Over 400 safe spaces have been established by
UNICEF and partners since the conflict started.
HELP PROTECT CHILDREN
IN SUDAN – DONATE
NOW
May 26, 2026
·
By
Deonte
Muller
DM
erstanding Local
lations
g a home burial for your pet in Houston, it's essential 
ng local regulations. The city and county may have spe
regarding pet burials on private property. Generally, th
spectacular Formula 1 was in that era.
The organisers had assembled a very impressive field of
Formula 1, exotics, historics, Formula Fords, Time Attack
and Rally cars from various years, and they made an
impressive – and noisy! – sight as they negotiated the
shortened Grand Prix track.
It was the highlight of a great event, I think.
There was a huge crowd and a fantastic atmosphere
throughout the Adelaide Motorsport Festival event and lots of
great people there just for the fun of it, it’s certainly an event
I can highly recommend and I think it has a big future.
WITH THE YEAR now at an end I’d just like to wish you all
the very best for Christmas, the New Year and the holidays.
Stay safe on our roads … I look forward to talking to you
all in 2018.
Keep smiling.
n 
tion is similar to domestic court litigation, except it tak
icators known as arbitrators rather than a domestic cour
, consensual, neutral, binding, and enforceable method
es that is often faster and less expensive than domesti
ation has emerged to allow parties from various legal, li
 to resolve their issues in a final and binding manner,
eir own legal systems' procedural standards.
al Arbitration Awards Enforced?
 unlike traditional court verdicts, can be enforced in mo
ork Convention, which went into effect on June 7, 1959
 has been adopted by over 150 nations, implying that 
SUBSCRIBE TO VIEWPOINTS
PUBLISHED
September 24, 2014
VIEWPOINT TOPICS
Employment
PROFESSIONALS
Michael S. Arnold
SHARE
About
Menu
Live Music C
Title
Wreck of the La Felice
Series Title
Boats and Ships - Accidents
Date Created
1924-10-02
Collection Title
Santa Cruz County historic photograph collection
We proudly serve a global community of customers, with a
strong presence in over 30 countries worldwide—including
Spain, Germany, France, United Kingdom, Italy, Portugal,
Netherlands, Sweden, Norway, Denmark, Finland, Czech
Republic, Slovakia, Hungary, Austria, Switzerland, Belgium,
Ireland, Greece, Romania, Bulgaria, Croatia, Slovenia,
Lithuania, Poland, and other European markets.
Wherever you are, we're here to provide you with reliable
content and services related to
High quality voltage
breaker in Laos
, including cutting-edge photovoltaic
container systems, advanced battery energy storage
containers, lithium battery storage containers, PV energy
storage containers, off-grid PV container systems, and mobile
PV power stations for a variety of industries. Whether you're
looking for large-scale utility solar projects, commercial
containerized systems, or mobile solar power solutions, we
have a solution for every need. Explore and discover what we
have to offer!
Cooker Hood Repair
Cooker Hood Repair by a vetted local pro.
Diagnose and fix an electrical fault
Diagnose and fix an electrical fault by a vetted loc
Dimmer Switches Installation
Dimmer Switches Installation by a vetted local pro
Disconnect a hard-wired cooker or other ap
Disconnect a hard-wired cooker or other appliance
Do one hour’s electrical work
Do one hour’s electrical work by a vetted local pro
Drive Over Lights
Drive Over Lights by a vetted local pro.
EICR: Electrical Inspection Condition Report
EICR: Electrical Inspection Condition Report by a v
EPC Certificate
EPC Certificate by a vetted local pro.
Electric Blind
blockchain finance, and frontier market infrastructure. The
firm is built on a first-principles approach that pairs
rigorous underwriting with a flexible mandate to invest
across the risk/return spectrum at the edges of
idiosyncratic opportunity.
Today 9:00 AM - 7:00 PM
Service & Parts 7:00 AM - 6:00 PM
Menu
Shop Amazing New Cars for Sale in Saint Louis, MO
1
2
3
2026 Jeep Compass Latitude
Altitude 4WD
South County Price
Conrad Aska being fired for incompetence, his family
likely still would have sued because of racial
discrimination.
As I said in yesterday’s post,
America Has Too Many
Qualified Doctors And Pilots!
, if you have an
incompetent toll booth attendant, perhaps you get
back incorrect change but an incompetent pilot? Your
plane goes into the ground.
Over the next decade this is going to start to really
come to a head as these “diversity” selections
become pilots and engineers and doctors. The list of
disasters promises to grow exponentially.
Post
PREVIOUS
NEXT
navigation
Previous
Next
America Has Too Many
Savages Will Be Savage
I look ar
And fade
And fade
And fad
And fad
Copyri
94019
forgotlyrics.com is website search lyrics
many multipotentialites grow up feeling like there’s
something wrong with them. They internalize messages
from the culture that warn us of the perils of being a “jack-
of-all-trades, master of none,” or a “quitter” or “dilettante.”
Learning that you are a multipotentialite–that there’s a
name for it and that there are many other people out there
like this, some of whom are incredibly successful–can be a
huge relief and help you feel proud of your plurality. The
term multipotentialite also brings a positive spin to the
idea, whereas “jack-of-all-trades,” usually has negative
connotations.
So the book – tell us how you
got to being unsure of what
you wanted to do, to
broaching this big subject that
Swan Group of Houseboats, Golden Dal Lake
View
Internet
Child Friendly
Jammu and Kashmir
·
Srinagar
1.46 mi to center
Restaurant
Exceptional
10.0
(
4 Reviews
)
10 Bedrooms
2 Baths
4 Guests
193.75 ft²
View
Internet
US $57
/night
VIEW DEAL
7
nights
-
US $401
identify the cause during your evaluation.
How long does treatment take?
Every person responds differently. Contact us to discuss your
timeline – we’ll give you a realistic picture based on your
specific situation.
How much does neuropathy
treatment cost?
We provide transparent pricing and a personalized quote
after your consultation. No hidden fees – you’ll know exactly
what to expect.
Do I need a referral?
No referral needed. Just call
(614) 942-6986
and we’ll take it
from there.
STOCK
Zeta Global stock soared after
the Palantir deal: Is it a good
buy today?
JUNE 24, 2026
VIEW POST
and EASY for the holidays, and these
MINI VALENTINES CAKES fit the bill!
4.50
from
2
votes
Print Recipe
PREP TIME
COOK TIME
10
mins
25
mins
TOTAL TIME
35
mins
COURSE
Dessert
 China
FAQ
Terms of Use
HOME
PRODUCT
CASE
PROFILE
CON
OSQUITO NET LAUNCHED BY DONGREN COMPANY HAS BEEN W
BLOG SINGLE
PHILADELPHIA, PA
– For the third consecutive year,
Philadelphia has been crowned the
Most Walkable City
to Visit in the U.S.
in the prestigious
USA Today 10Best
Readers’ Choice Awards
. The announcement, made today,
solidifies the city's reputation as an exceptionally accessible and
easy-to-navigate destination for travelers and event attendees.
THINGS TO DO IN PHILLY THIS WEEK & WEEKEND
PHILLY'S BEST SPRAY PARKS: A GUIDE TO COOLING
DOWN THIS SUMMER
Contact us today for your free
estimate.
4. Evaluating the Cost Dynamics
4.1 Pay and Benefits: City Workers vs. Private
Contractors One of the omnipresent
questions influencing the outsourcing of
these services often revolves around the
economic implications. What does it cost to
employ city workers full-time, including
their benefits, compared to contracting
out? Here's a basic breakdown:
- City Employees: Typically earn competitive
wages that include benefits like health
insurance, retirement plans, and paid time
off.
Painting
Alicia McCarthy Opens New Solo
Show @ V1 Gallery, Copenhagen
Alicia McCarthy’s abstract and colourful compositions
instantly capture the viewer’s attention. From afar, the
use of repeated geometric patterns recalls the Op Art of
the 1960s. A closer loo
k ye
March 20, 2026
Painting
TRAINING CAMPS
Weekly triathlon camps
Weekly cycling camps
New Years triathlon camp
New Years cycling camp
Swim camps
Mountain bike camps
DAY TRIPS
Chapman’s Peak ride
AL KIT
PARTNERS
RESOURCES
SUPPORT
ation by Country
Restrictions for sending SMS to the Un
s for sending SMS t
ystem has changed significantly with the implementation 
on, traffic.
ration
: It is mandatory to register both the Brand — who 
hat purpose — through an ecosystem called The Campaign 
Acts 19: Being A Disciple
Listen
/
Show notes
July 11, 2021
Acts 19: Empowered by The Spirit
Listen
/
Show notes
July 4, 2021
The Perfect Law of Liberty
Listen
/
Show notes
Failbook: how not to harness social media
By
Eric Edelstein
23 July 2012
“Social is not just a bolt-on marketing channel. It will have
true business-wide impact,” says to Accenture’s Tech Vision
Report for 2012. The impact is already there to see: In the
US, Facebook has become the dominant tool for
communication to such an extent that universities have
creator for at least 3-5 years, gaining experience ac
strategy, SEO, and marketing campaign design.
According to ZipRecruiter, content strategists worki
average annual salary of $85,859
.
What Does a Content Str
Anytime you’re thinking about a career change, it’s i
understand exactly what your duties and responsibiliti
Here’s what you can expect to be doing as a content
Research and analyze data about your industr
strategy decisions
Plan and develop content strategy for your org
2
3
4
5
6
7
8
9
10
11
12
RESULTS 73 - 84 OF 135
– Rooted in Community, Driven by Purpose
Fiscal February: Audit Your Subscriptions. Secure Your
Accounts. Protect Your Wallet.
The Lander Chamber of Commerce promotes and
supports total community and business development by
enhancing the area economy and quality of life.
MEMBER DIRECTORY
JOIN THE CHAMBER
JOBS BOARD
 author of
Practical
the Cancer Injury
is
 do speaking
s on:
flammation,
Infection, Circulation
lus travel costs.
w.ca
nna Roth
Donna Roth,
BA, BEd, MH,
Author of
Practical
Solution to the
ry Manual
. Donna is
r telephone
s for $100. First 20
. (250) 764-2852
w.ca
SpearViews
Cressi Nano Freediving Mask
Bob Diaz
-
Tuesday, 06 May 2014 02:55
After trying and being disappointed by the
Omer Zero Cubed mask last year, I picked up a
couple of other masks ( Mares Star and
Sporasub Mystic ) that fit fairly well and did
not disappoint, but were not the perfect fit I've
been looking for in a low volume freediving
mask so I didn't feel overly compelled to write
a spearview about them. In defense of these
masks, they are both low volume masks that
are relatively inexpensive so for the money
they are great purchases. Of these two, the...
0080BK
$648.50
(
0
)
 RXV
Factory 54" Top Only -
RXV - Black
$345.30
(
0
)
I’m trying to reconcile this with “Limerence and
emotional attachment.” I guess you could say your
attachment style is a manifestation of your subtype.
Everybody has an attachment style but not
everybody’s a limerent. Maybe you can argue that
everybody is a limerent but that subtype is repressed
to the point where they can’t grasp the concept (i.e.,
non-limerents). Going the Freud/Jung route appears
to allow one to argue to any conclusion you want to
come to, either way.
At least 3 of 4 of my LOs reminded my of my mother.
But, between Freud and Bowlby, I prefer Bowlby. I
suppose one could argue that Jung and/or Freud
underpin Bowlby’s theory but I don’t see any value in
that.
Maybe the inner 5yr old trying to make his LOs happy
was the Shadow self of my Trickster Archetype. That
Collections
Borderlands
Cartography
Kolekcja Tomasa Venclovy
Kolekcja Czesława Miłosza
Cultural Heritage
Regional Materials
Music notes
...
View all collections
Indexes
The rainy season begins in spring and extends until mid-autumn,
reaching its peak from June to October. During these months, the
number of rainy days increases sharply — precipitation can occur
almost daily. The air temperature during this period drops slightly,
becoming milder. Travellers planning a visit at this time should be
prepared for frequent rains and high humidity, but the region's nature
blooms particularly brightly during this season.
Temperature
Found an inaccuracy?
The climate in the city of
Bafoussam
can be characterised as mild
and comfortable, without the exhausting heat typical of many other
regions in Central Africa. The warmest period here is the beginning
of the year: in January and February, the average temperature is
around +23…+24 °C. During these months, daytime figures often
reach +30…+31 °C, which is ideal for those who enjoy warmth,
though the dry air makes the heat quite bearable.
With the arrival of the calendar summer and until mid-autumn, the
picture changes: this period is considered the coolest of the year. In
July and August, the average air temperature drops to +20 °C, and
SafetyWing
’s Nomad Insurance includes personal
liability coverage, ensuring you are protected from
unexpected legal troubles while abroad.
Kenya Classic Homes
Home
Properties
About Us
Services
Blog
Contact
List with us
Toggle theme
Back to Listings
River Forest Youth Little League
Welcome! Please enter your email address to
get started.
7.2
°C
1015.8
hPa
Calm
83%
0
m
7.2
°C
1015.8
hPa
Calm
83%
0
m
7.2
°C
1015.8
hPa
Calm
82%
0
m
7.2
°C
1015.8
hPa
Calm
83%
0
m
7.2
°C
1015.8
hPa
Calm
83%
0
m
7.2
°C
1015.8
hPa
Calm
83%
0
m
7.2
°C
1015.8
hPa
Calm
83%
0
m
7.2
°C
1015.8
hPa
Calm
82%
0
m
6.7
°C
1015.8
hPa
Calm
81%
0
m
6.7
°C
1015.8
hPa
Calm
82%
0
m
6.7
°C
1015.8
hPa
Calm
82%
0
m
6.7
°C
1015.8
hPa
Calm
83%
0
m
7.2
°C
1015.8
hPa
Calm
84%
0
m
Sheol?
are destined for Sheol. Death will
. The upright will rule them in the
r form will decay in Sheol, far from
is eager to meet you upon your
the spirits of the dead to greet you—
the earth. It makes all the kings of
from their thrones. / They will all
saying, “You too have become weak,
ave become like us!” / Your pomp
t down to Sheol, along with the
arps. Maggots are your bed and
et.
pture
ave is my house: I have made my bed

::::::::::

◆ OBJETIVO DEL EJERCICIO
Enumera, copiándolas completas, todas las líneas del listado anterior que contienen la palabra "could". Se distingue entre mayúsculas y minúsculas.

◆ SOLUCIÓN
emotional attachment.” I guess you could say your
suppose one could argue that Jung and/or Freud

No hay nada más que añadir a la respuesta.